In Silvia Frederici’s work “The Caliban and the Witch” she describes, in various points, how in the transition of feudalism to capitalism between the 13th and 17th centuries, the degradation of women became prominent. It all began when the communal lands and open field systems were closed off and became privatized, so the cooperation of the labor of agriculture was affected. Individual contracts of labor became more favorable than collective ones, thus producing inequalities in wage earnings and spiking an increase in vagabonds. This greatly affected families, which disintegrated, and most predominantly, women. Even elderly women were affected, no longer being able to be supported by their children, having to steal, and borrow to survive.

As the enclosures (privatization of mass areas of land) began to spread, women suffered the most. It became difficult for women to become vagabonds because misogyny was growing and they would ofter succumb to male violence. Women were also less able to do much on account of children and pregnancy. Women could not become soldiers nor help out the army in other ways because they were expelled from following the armies as they have done before. Furthermore, women were not included in occupations for wage and when they were it was reduced to one-thirds of the reduced wage men made. Many women turned to prostitution as a means of survival for themselves and children.

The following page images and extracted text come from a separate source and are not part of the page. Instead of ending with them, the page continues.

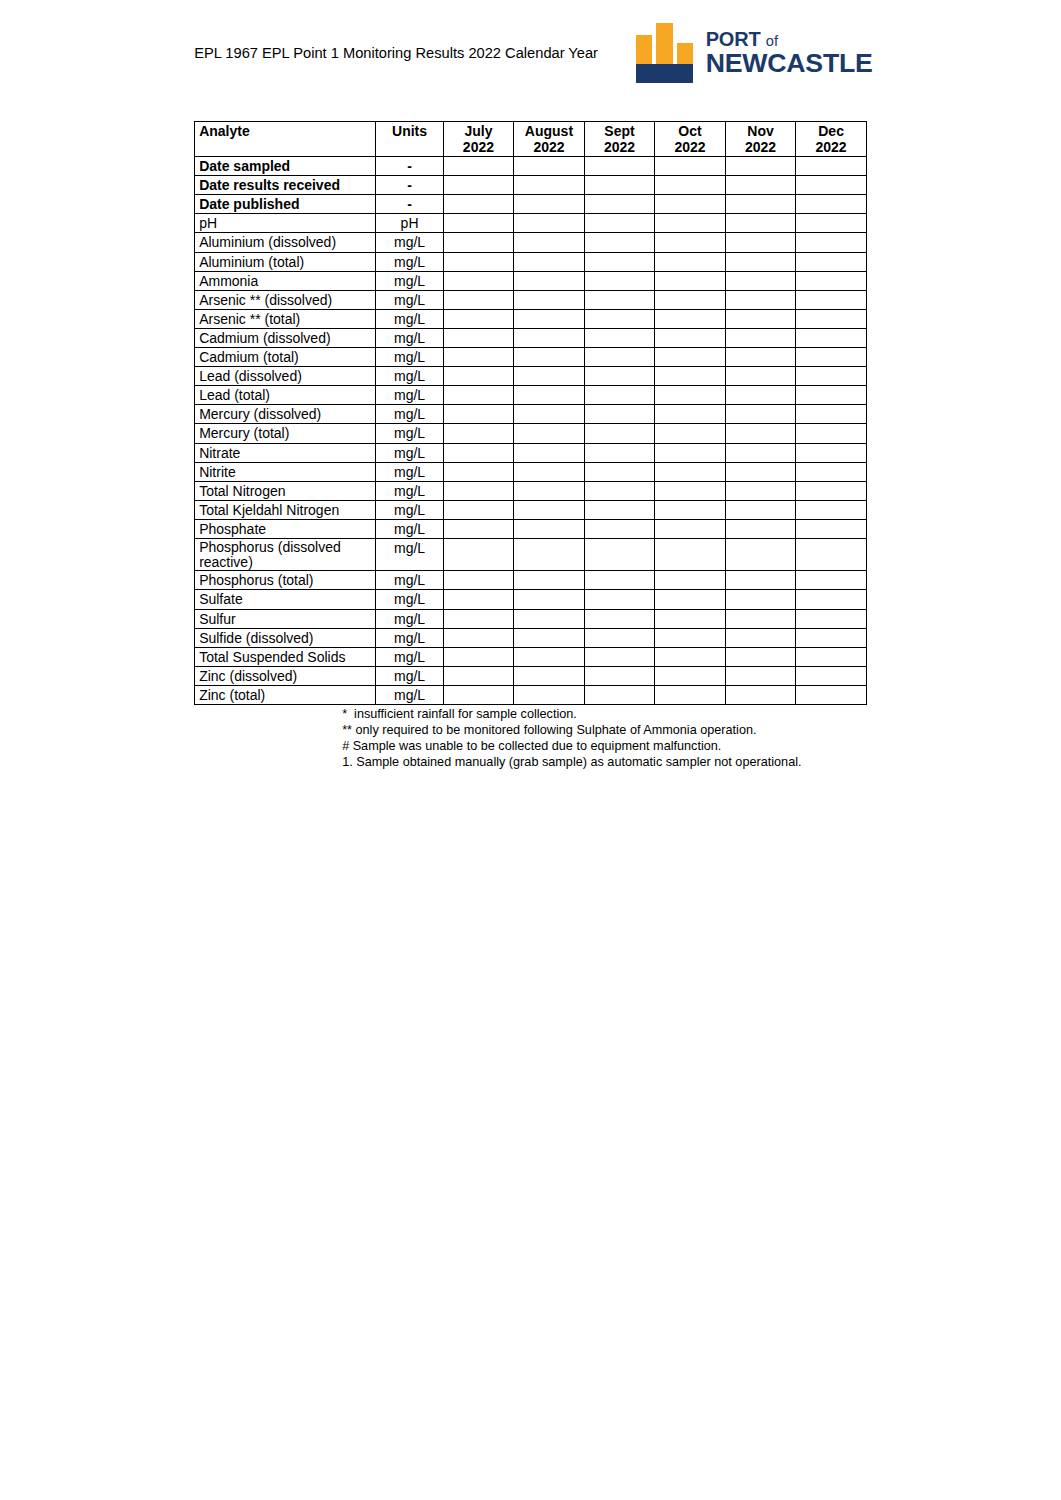EPL 1967 EPL Point 1 Monitoring Results 2022 Calendar Year
PORT of NEWCASTLE
| Analyte | Units | July 2022 | August 2022 | Sept 2022 | Oct 2022 | Nov 2022 | Dec 2022 |
| --- | --- | --- | --- | --- | --- | --- | --- |
| Date sampled | - | | | | | | |
| Date results received | - | | | | | | |
| Date published | - | | | | | | |
| pH | pH | | | | | | |
| Aluminium (dissolved) | mg/L | | | | | | |
| Aluminium (total) | mg/L | | | | | | |
| Ammonia | mg/L | | | | | | |
| Arsenic ** (dissolved) | mg/L | | | | | | |
| Arsenic ** (total) | mg/L | | | | | | |
| Cadmium (dissolved) | mg/L | | | | | | |
| Cadmium (total) | mg/L | | | | | | |
| Lead (dissolved) | mg/L | | | | | | |
| Lead (total) | mg/L | | | | | | |
| Mercury (dissolved) | mg/L | | | | | | |
| Mercury (total) | mg/L | | | | | | |
| Nitrate | mg/L | | | | | | |
| Nitrite | mg/L | | | | | | |
| Total Nitrogen | mg/L | | | | | | |
| Total Kjeldahl Nitrogen | mg/L | | | | | | |
| Phosphate | mg/L | | | | | | |
| Phosphorus (dissolved reactive) | mg/L | | | | | | |
| Phosphorus (total) | mg/L | | | | | | |
| Sulfate | mg/L | | | | | | |
| Sulfur | mg/L | | | | | | |
| Sulfide (dissolved) | mg/L | | | | | | |
| Total Suspended Solids | mg/L | | | | | | |
| Zinc (dissolved) | mg/L | | | | | | |
| Zinc (total) | mg/L | | | | | | |
* insufficient rainfall for sample collection.
** only required to be monitored following Sulphate of Ammonia operation.
# Sample was unable to be collected due to equipment malfunction.
1. Sample obtained manually (grab sample) as automatic sampler not operational.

In the later part of the 17th century, to aid in the rapid decline of the population there were laws that were passed that upheld marriage and penalized celibacy. This was where witch hunting was born, where women would be criminalized for exercising control over their own bodies and not using it for the sole purpose of repopulating. Any form of birth control would be demonized: celibacy, contraception, abortion and infanticide, and severe punishments ensued. In France, women were sentence to death if pregnancies and births were not registered and/or if infants died before baptism. During this time, women were executed in large numbers.
Also during this time, woman’s labor was deemed non-work and their bodies were seen as a natural resource. With the continued privatization of land, came a new sexual division of labor. Women were forced and used only for reproductive purposes. Through women there was capital to be made by producing a constant supply of workers. Women were subjected to a double dependency: on employers and on men.